Using the records below, write out again exactly the lines that begin at the line containing "Any queries, requests" and end at the line containing "Page 8 of 26", and no other lines.
#####
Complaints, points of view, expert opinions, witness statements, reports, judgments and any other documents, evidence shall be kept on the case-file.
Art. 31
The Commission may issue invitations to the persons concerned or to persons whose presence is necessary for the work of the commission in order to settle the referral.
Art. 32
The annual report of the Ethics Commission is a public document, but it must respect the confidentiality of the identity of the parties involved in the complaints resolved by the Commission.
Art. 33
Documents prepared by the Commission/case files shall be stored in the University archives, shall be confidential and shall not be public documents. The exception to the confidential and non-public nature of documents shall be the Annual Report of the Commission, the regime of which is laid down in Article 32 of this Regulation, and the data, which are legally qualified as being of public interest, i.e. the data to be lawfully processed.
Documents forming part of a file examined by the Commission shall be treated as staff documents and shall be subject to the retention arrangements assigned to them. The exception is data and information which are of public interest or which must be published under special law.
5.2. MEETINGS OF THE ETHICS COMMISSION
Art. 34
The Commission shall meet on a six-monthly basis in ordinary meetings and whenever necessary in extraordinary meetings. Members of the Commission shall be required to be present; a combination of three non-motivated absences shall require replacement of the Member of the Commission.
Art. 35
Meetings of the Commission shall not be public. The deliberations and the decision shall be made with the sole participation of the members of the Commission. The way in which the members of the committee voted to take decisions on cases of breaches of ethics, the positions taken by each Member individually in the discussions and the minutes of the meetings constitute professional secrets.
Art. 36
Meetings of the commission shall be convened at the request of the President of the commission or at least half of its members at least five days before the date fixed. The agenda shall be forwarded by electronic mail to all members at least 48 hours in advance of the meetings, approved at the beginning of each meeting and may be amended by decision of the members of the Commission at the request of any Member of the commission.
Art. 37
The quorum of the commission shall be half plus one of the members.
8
#####
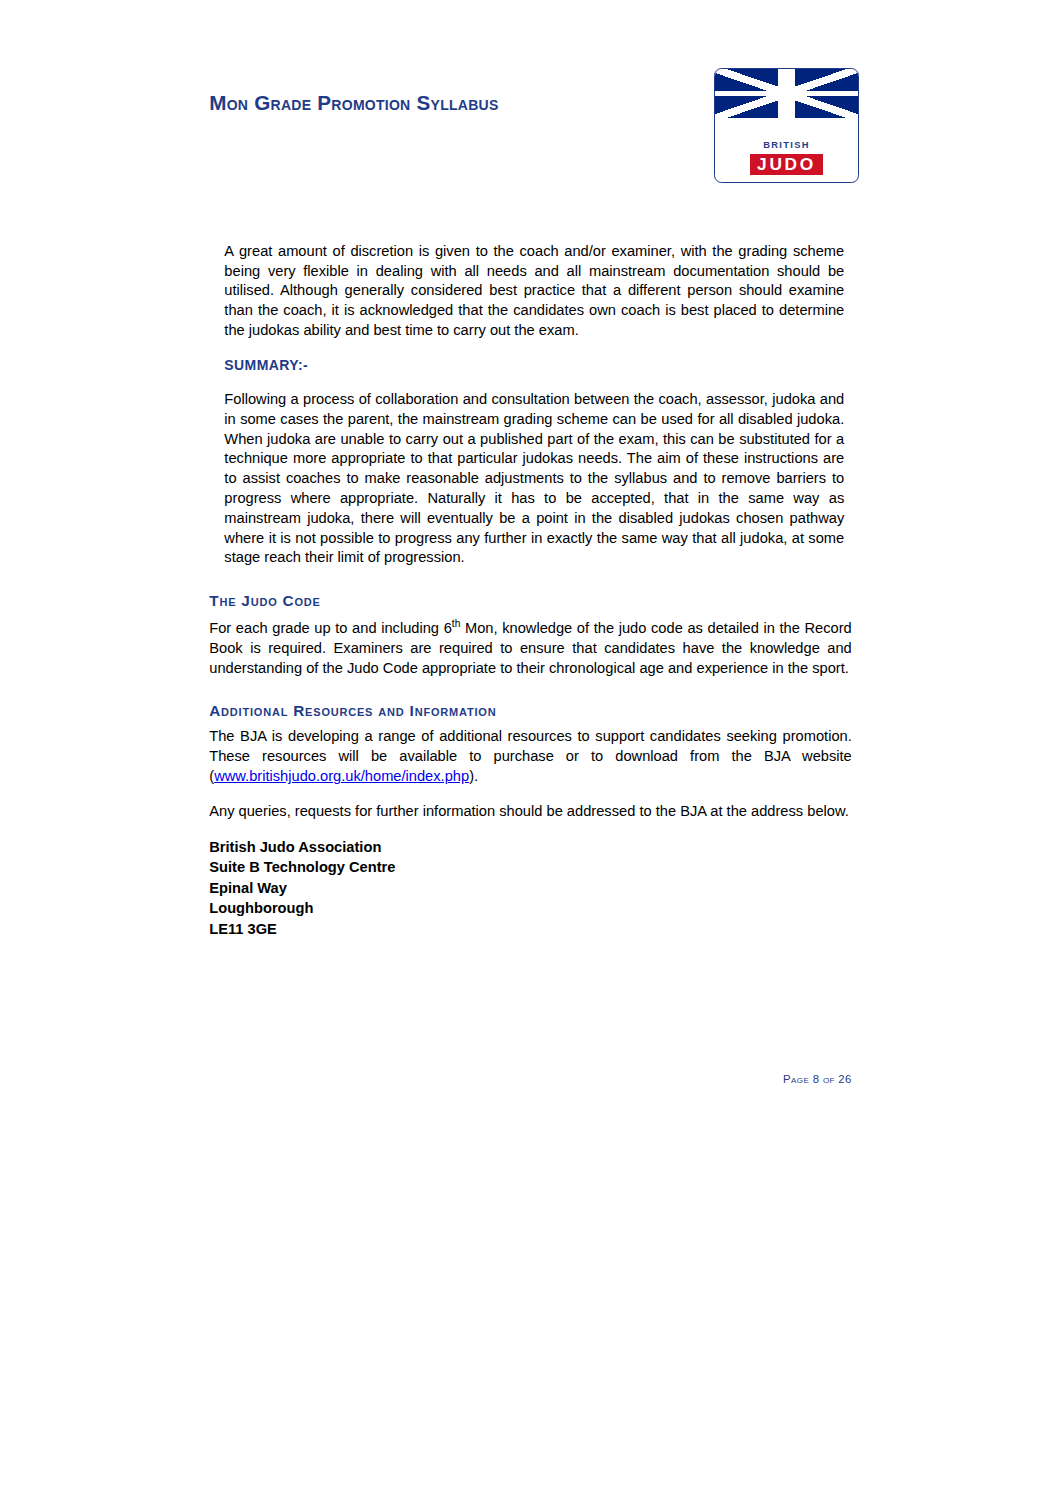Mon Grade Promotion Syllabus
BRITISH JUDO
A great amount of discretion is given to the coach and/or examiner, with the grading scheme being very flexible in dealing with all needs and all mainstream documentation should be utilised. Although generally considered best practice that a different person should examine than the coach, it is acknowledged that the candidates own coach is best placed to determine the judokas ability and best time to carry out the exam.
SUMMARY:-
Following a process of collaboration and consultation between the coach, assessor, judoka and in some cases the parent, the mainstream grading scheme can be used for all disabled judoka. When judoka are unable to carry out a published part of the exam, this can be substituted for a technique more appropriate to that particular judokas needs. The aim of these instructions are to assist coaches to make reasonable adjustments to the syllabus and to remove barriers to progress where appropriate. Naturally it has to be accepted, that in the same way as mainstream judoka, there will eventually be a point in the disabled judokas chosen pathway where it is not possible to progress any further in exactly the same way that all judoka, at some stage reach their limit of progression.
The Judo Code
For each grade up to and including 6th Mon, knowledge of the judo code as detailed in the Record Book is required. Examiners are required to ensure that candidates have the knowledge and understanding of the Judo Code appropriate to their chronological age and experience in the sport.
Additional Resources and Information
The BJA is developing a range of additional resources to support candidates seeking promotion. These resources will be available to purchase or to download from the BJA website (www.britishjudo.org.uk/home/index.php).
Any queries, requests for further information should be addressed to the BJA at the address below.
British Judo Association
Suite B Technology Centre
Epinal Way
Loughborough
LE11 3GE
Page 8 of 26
#####
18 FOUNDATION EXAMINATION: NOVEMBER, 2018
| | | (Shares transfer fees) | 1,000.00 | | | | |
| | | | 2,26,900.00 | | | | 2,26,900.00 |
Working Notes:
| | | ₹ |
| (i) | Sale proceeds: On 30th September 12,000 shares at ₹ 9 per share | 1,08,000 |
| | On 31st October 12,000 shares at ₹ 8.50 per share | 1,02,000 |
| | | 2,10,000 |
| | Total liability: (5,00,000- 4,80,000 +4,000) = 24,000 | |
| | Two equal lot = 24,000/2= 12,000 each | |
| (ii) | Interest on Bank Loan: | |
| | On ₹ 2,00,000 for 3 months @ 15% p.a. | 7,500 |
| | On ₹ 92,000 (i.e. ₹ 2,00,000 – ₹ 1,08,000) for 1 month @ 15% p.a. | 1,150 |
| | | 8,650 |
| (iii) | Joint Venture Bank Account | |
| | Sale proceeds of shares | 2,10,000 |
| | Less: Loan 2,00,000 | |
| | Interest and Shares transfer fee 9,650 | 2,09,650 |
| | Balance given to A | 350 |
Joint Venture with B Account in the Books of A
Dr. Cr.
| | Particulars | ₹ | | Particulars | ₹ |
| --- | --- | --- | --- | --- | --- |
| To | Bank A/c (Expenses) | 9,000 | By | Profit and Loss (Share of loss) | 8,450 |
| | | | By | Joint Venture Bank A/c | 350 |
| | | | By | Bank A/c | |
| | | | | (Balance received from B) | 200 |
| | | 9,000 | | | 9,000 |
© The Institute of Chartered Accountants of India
#####
▶ Solution to this task
Any queries, requests for further information should be addressed to the BJA at the address below.
British Judo Association
Suite B Technology Centre
Epinal Way
Loughborough
LE11 3GE
Page 8 of 26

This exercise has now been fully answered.